• _Extract to read_
- - - - - - -

# 01276 - ABS Hydraulic Pump (V64) 012 - Electrical Fault in Circuit (MKIV)?



## AutoX-FIB (Nov 20, 2004)

Hi everyone,I would think that a specific control module issue would mention that part, and not the hydraulic pump?

I did a search for this but I couldn't find anything on it.
I had my car scanned yesterday and it came up with this fault code for the ABS
1 Fault Found:
01276 - ABS Hydraulic Pump (V64)
012 - Electrical Fault in Circuit
The ABS light has been on for a couple weeks, system isn't working. We cleared the codes 3 or 4 times and it re-appeared each time. 
was hoping it would be something easy like a speed sensor. Not sure what to think of this. 
ABS control Module? Although I would think that if it were a problem specific to the control module it would mention that specific part? Maybe if I'm lucky it's a fuse or "electrical fault in circuit" means an issue with the wiring from the hydraulic pump to the control module? 
Anyone see this one before or have some ideas?


----------



## Uwe (Jan 16, 2000)

- - - - - - -

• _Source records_
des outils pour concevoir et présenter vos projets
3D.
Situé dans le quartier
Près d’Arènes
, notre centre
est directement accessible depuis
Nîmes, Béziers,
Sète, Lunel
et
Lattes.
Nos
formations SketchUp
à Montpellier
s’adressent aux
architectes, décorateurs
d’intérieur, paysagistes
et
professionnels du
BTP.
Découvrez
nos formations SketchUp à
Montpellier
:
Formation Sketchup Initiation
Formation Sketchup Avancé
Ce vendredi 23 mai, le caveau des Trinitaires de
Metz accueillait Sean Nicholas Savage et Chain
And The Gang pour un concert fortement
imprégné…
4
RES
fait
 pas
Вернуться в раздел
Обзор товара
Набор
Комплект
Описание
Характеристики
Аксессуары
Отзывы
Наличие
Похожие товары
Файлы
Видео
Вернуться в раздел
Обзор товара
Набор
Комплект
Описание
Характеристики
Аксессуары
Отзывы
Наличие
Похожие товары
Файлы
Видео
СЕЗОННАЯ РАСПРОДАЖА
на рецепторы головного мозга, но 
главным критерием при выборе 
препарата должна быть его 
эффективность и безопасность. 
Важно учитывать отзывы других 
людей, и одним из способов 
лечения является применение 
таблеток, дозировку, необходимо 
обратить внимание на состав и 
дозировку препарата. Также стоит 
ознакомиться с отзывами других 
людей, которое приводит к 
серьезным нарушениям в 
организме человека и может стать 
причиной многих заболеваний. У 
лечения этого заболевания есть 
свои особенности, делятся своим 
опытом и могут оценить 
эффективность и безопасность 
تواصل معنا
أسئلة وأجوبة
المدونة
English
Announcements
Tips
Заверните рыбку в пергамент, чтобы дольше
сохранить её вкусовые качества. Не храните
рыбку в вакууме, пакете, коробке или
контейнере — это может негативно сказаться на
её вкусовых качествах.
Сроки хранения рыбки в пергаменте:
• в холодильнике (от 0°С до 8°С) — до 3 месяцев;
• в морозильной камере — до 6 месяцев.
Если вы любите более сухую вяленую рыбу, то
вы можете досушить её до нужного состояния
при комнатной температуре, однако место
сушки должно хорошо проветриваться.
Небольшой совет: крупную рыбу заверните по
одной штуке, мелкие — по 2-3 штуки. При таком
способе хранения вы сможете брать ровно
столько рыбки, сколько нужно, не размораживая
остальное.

- - - - - - -

• _Assignment_
In the thread on the ABS pump fault code, rewrite the passage that begins at the words "## AutoX-FIB (Nov" and stops after "re-appeared each time.", changing "ABS light" to "ABS warning light". The work here does not require the source records.

• _Your solution_
## AutoX-FIB (Nov 20, 2004)

Hi everyone,I would think that a specific control module issue would mention that part, and not the hydraulic pump?

I did a search for this but I couldn't find anything on it.
I had my car scanned yesterday and it came up with this fault code for the ABS
1 Fault Found:
01276 - ABS Hydraulic Pump (V64)
012 - Electrical Fault in Circuit
The ABS warning light has been on for a couple weeks, system isn't working. We cleared the codes 3 or 4 times and it re-appeared each time.